Malu the Honu - A Kid's Short Story
- Posted on
- By Gordon Noice
This is a short story based on actual events that Gordon wrote for a children's book about environmental issues coming out next year - enjoy!
Malu was a sea turtle that lived in Hawaii. Her name meant “peace” in Hawaiian and it was the perfect name for her because she was very peaceful and would never hurt anyone. She could hold her breath for a long time, staying under the water to eat her favorite seaweed. People on the beach would see her from time to time when she would pop up to the surface of the ocean to breathe. They would call out “Honu!” which is the Hawaiian name for the sea turtle.

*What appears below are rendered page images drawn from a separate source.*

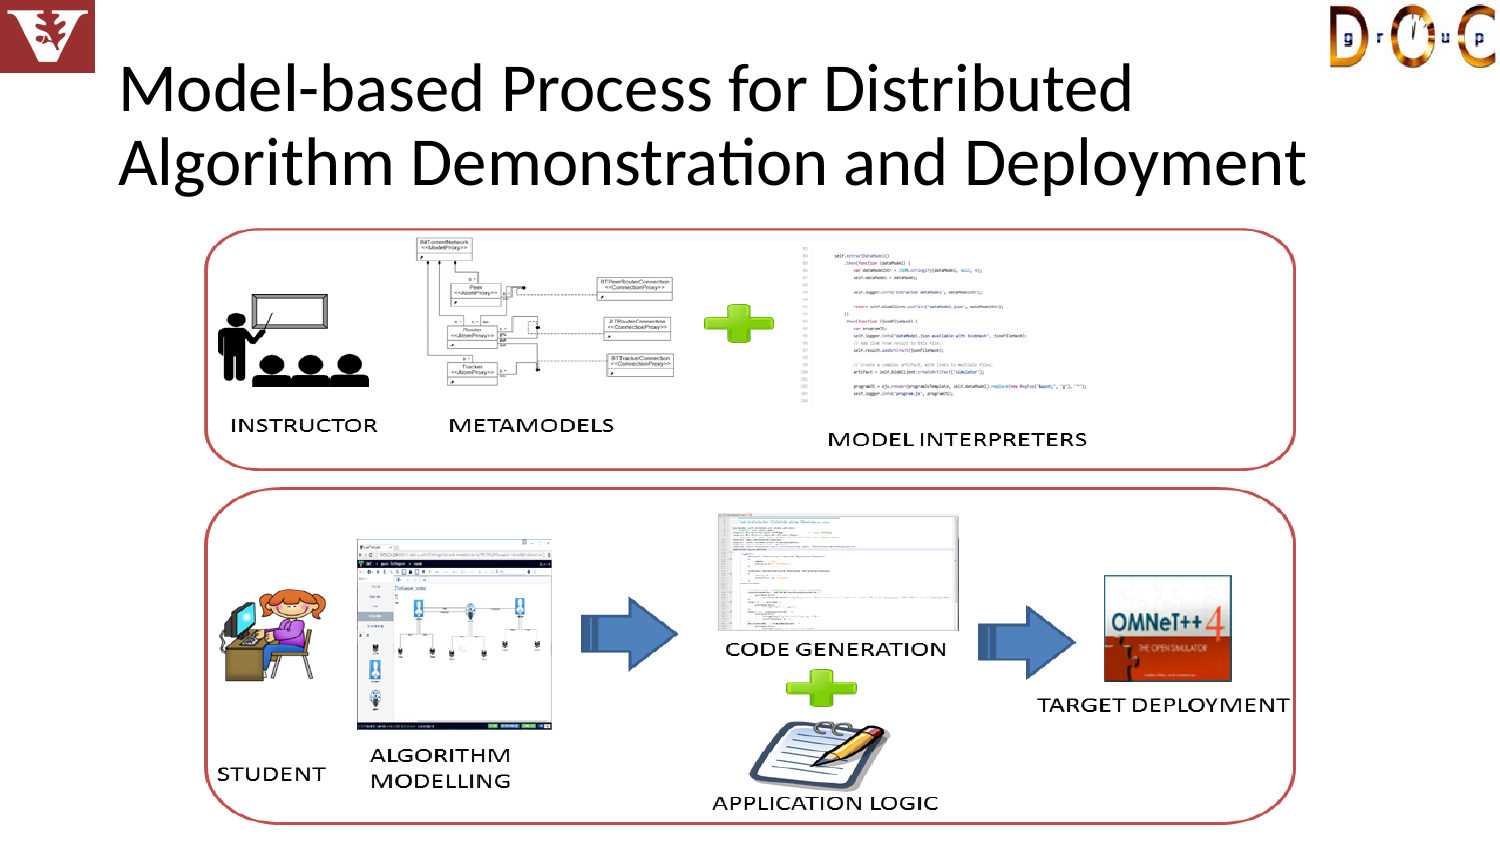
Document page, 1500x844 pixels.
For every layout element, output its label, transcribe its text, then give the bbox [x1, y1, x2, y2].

picture [187, 207, 1313, 844]
picture [1323, 0, 1500, 73]
title Model-based Process for Distributed Algorithm Demonstration and Deployment [103, 44, 1397, 208]
picture [0, 0, 95, 73]
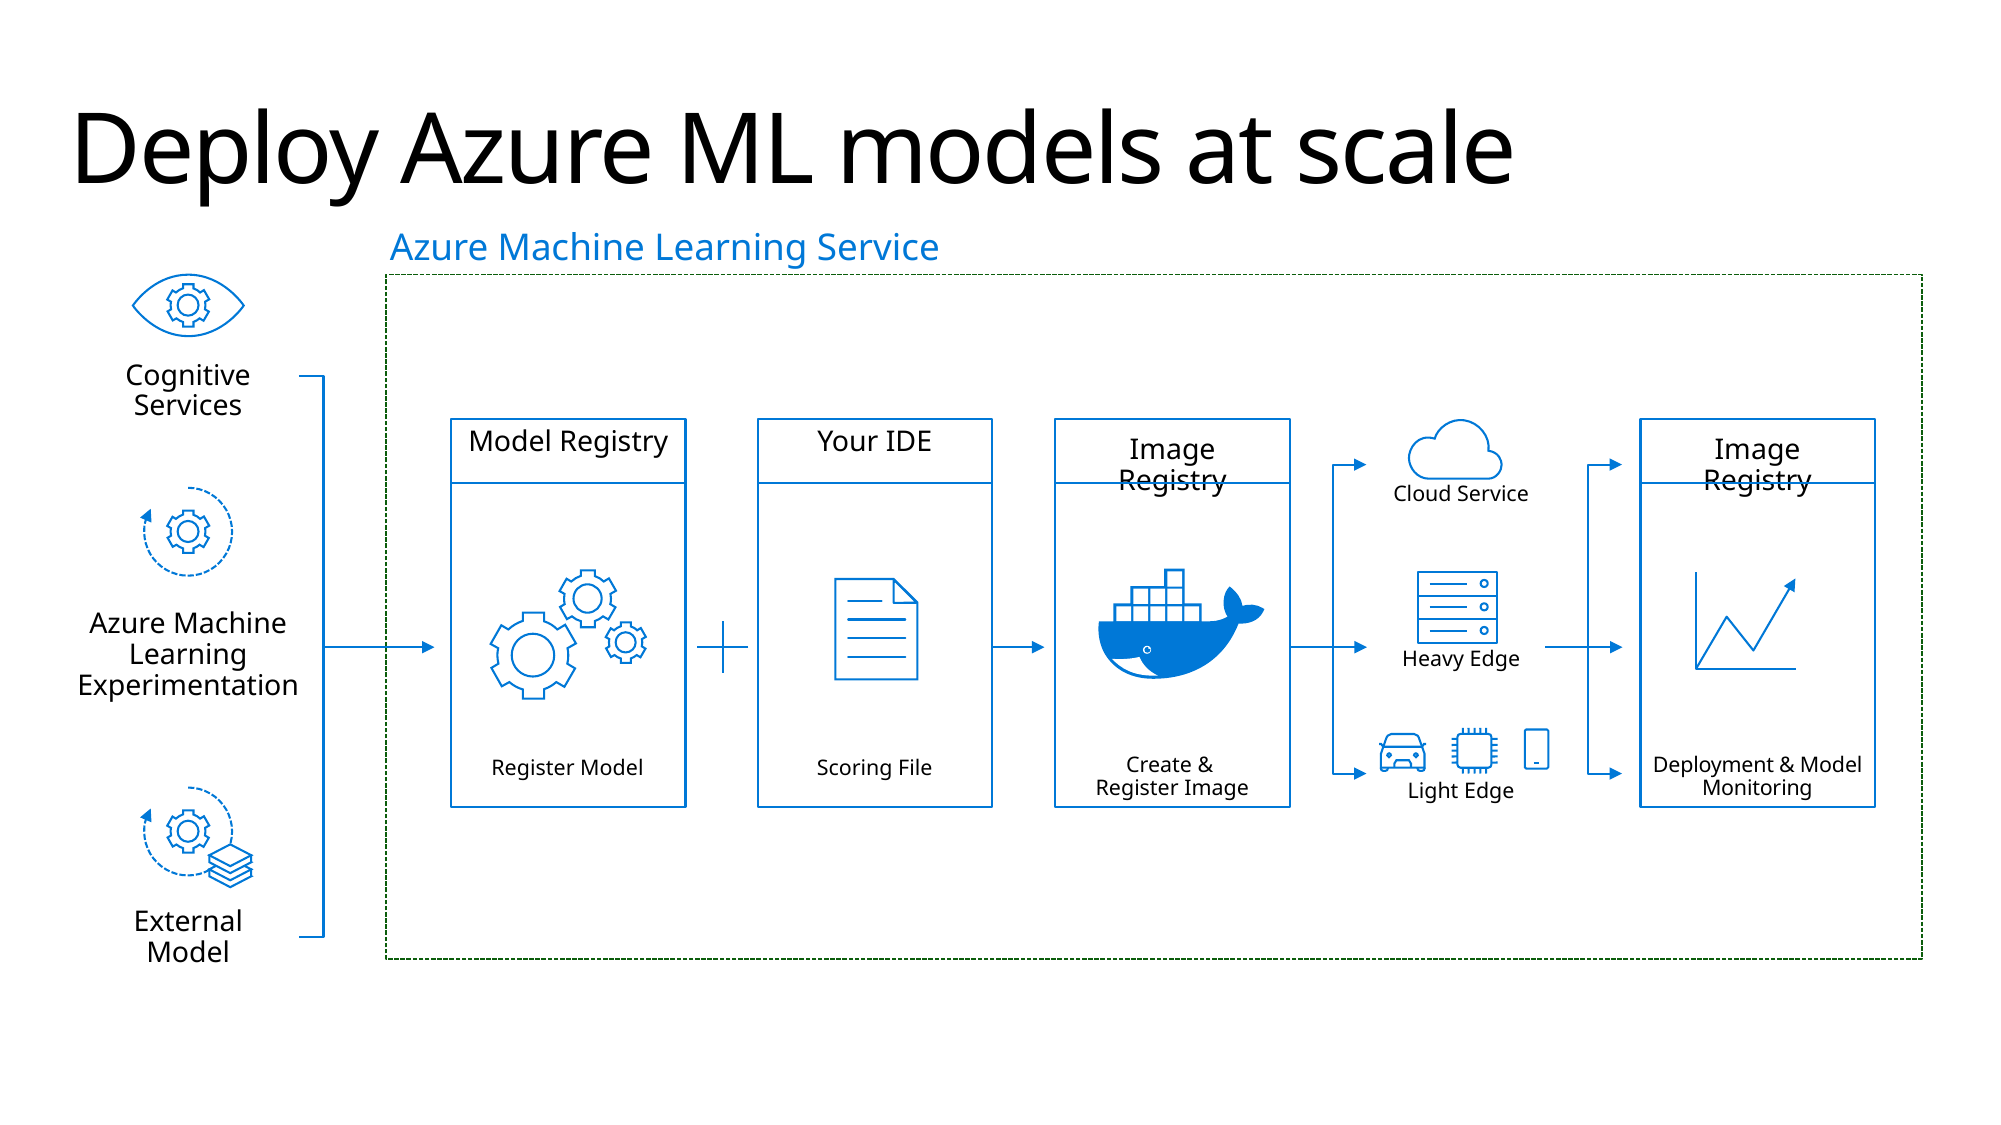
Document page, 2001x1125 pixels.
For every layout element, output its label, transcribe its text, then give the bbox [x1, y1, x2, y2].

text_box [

One day while Malu was eating seaweed for lunch on the reef where she lived, she took a bite of something that did not feel right. It was hard to see because whatever it was had no color. Malu started to swallow and began to choke on the strange stuff. It got stuck in her throat and a big ball of the stuff was hanging out of her mouth. Malu began to turn and spin and roll over to get rid of it but the more she struggled, the more Malu became tangled in the strange, stringy stuff. It wrapped around her neck and it got so bad that one of her flippers was caught in it too.
A couple months passed and Malu was still tangled up. The stuff started to dig into her skin and was very painful. It also pulled her head to one side and made it difficult to swim straight ahead. She could not eat because some of the stuff was still in her throat. It got so bad that when Malu was fighting to get the stuff off, a bone in her flipper broke. Malu was miserable and in a lot of pain – and getting very hungry.
One sunny day, a man and a woman went to the beach to go swimming. They brought their masks so they could enjoy the beauty of the reef and look at all the fish. The water was very clear with just a few clouds in the sky. They put on their masks and jumped into the sea. The man started to follow some fish and the woman noticed a small sea turtle not too far away. As the woman got close to the turtle, she noticed that it was having difficulty swimming. She got closer and saw that there was FISHING LINE wrapped around the turtle’s head and that the fishing line had pinned one of its flippers to the bottom of its shell.
“That poor turtle!” the woman thought.
Now you and I know that the turtle was Malu. The woman wanted to help and Malu thought the woman might be able to rescue her. The woman was so surprised when Malu swam right up to her! But sadly, the woman had no way of helping to get the fishing line off of Malu’s head and flipper. The woman patted Malu on the shell and swam back to the man to tell him what she had seen. They were very upset because they both loved the ocean and all of God’s creatures in it.
When the man and woman got home, the man was very quiet. The story his wife told him about the turtle kept bothering him. That night, it was hard for him to go to sleep because Malu was on his mind. Around three o’clock in the morning, he got out of bed and said this little prayer:
“Dear God, I love all the animals you made. Right now, I would love nothing more than to help one of your creations.”
With that, he got back in bed and had a restless night.
The next morning, the man and woman got up early to see the sunrise and take another swim. As amazing as it sounds, at the very moment that they got to the beach, Malu popped up near the shore to take a breath of air. The man and woman looked at each other: was it possible that this was the same turtle from yesterday? The man ran all the way back home and grabbed some scissors and his swim fins because he knew he would have to swim very fast to catch a turtle – even a small one that only had three good flippers. As he got back to the beach, Malu was still there. He dove in and swam as fast as he could. Malu tried to swim away but the man with his swim fins was too fast for her. The man caught her and gently steered her toward the beach.
By now, some people saw what was going on and came to watch. The man brought Malu onto the beach and began to cut away the fishing line from her head and flipper. He even pulled out some of the line that had been stuck in her throat all that time! The man and woman carried Malu back to the sea and said goodbye. Malu felt better right away but she would always have a broken flipper to remember the fishing line for the rest of her life.
To this day, whenever the man and woman go to the beach, they look for Malu. Sometimes they see her and swim out to meet her. Malu knows these people helped her and she is not afraid of them. They became friends and the man and woman are grateful that their prayer to help was answered. Malu is happy because she can swim across the reef again and eat her favorite seaweed, even though her flipper will never be normal like the other turtles.
If you ever find trash or fishing line on the beach, be sure to pick it up and throw it away. But be careful! The fishing line might still have a hook tied to it. If we keep the beaches clean, the trash won’t go into the sea. That way, we can help make sure that the whales, seals, fish, dolphins – and turtles – have a healthy ocean to live in.